Chinese cybersecurity experts recently exposed a hacker group, with its core members coming from Europe and North America, which has been launching sustained cyberattacks against China, posing a serious threat to the country's cybersecurity and data security.

On whether China's cybersecurity also faces a technological "bottleneck," Qi said the key to solving this problem is to tackle the major issues in key core technologies. 

"The first is threat detection and situation awareness technology. The core of network protection is to perceive and predict, detect attacks, block attacks, and force crimes to stop," he said. In recent years, with the continuous upgrading of network attack and defense confrontation, network attack methods have continued to innovate with attacks becoming more unpredictable, it requires threat detection and situational awareness technologies to innovate at a faster pace so that we can outperform cybercriminals, Qi said. 

The second is vulnerability mining and detection technology. Network attacks originate from vulnerabilities. Vulnerabilities are the natural enemies of protection systems, and vulnerabilities are also the core content of threat intelligence, the political advisor said.  

At present, most of the mainstream IT software and hardware are from foreign manufacturers. Manufacturers can easily discover and collect vulnerability information on target systems, and the US and Western countries have advantages in this regard, he said. 

In terms of core software and hardware, network security products still rely on high-end chips and core software. If the supply of these products is cut off, it will affect the shipment of high-performance network security products, Qi noted. 

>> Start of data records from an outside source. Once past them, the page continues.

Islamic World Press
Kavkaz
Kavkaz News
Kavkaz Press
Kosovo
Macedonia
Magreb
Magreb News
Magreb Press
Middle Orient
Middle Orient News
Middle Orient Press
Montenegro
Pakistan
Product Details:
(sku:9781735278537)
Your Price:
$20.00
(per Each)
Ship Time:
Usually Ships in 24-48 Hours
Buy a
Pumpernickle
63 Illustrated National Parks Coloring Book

If China wants to become a cyber great power, it must have its own excellent technology. For example, according to the requirements of the country's technology innovation planning, the foreign network security system, technology and products should be replaced by domestic products. Especially for the most important and advanced information systems, the foreign network security systems, technologies and products that they originally adopted must be fully replaced, Qi said. 

China should also increase investment in network security construction. "Currently, many administrative institutions and enterprises are in a passive position while facing strong  cyberattacks," he said. 

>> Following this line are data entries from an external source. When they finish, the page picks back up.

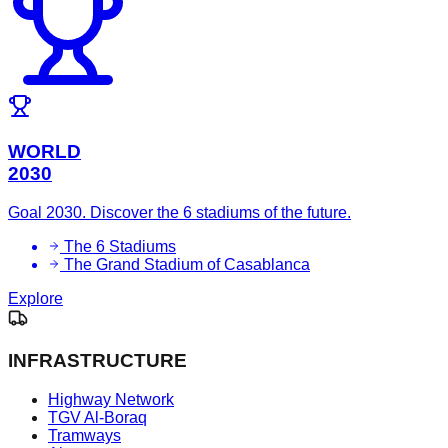
WORLD
2030
Goal 2030. Discover the 6 stadiums of the future.
The 6 Stadiums
The Grand Stadium of Casablanca
Explore
INFRASTRUCTURE
Highway Network
TGV Al-Boraq
Tramways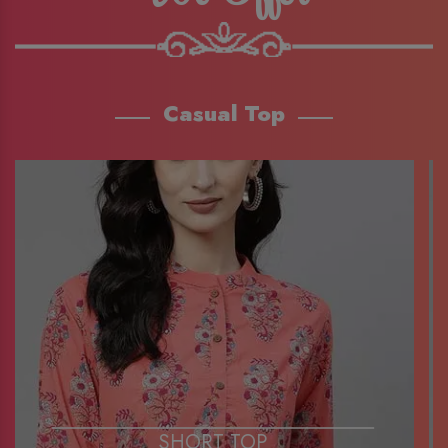
Casual Top
SHORT TOP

The budget for network security construction in administrative institutions and enterprise in China is still far behind that of developed countries. For example, according to the fiscal year 2023 budget proposal announced by the White House, the cybersecurity budget of non-defense federal agencies accounted for 16.57 percent of the IT budget, while the cybersecurity investment of government and enterprise agencies in China accounted for only about 3 percent, Qi said. 

In 2023, China's cybersecurity industry will grow rapidly as the further application of technologies such as big data, 5G and cloud computing will bring various security challenges to different industries, making the network security protection more complicated. 

If a breach occurs, the risk will spread rapidly, causing impact to people's lives, business operations and national security at different level. "With the digitalization accelerating, the role of cybersecurity as a foundation will be further highlighted," Qi said.